عَنْ عَبْدِ اللَّهِ بْنِ عُمَرَ رَضِيَ اللَّهُ عَنْهُمَا أَنَّ رَسُولَ اللَّهِ ﷺ قَالَ: عُذِّبَتِ امْرَأَةٌ فِي هِرَّةٍ سَجَنَتْهَا حَتَّى مَاتَتْ فَدَخَلَتْ فِيهَا النَّارَ، لاَ هِيَ أَطْعَمَتْهَا وَلاَ سَقَتْهَا إِذْ حَبَسَتْهَا وَلاَ هِيَ تَرَكَتْهَا تَأْكُلُ مِنْ خَشَاشِ الأَرْضِ. متفق عليه
Artinya:
Abdullah bin Umar radhiyallahu ‘anhuma meriwayatkan bahwa Rasulullah ﷺ bersabda, “Ada seorang wanita yang diazab karena seekor kucing yang dikurungnya hingga mati, wanita itu masuk neraka karenanya. Kucing itu tidak diberinya makan, tidak diberinya minum, tidak pula dilepaskannya hingga dia bisa memakan hewan yang ada di tanah.” (H.R. al-Bukhari, No. 3482 dan Muslim, No. 2242)

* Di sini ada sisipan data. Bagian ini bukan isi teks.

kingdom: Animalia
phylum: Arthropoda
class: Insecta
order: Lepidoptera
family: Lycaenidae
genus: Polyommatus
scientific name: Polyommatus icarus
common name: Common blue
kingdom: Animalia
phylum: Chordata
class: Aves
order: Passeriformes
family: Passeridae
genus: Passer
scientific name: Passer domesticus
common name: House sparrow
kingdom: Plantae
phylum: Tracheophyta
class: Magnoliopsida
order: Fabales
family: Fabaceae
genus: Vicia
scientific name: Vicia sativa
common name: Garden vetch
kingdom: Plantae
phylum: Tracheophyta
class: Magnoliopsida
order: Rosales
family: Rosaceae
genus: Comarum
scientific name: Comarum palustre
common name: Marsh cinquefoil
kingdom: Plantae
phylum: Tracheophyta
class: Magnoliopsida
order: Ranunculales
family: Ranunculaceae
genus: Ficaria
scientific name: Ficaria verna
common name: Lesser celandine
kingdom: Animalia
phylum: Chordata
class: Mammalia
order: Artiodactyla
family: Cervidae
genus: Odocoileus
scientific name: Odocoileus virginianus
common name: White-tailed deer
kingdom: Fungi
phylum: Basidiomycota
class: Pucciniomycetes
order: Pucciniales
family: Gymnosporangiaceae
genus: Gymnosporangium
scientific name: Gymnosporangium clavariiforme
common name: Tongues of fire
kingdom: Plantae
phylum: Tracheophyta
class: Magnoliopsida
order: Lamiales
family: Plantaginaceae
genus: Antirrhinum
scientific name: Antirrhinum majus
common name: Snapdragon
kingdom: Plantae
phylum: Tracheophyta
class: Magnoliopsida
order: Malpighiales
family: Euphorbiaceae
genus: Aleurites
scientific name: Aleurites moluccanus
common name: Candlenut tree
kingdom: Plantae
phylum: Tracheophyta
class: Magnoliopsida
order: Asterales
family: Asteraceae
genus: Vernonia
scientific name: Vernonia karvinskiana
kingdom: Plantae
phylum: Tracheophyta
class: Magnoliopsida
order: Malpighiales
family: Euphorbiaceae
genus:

Dalam hadis ini banyak faidah yang dapat diambil, di antaranya adalah:
- Hadis ini menjelaskan bolehnya memelihara hewan dengan syarat selalu memperhatikannya dan tidak mengabaikannya. Hukum memelihara hewan adalah boleh, baik itu dengan cara melepaskannya berkeliaran dalam pengawasan pemelihara maupun dengan cara mengurungnya dalam sangkar/kandang atau mengikatnya dengan rantai/tali. Dalil yang menunjukkan bolehnya memelihara hewan, cukup banyak, seperti unta atau kuda yang dipelihara oleh para sahabat Nabi radhiyallahu ‘anhum yang digunakan saat perang atau mereka sembelih saat dibutuhkan. Demikian pula yang diriwayatkan tentang hewan peliharaan Nabi ﷺ. Beliau memiliki unta yang diberi nama qaswa’, seekor keledai yang diberi nama ya’fur, juga seekor bagal yang diberi nama syahba’.(1) Ada juga dalil yang sering dijadikan sebagai argumen bolehnya memelihara hewan, yaitu kisah adik Anas bin Malik rahiyallahu ‘anhu, yang ber-kuniyah Abu Umair, dia memelihara seekor burung yang diberi nama nughair, sebagaimana berikut ini:
عَنْ أَنَسٍ قَالَ: كَانَ النَّبِيُّ ﷺ أَحْسَنَ النَّاسِ خُلُقًا وَكَانَ لِي أَخٌ يُقَالُ لَهُ أَبُو عُمَيْرٍ قَالَ: أَحْسِبُهُ فَطِيمًا، وَكَانَ إِذَا جَاءَ قَالَ: يَا أَبَا عُمَيْرٍ، مَا فَعَلَ النُّغَيْرُ. متفق عليه
Artinya:
Anas bin Malik meriwayatkan, “Nabi ﷺ adalah manusia yang paling baik akhlaknya, aku (Anas) memiliki saudara laki-laki yang dikenal dengan kuniyah Abu Umair, pada saat itu aku memperkirakan dia masih dalam usia menyusui. Apabila Rasulullah ﷺ datang, biasanya beliau bergurau dengannya sambil berkata, ‘Wahai Abu Umair, ada apa dengan nughair?’.” (H.R. al-Bukhari, Bab “Bolehnya Anak Kecil Ber-kuniyah”, No. 6203, dan H.R. Muslim, Bab “Bolehnya Bergurau”, No. 3720)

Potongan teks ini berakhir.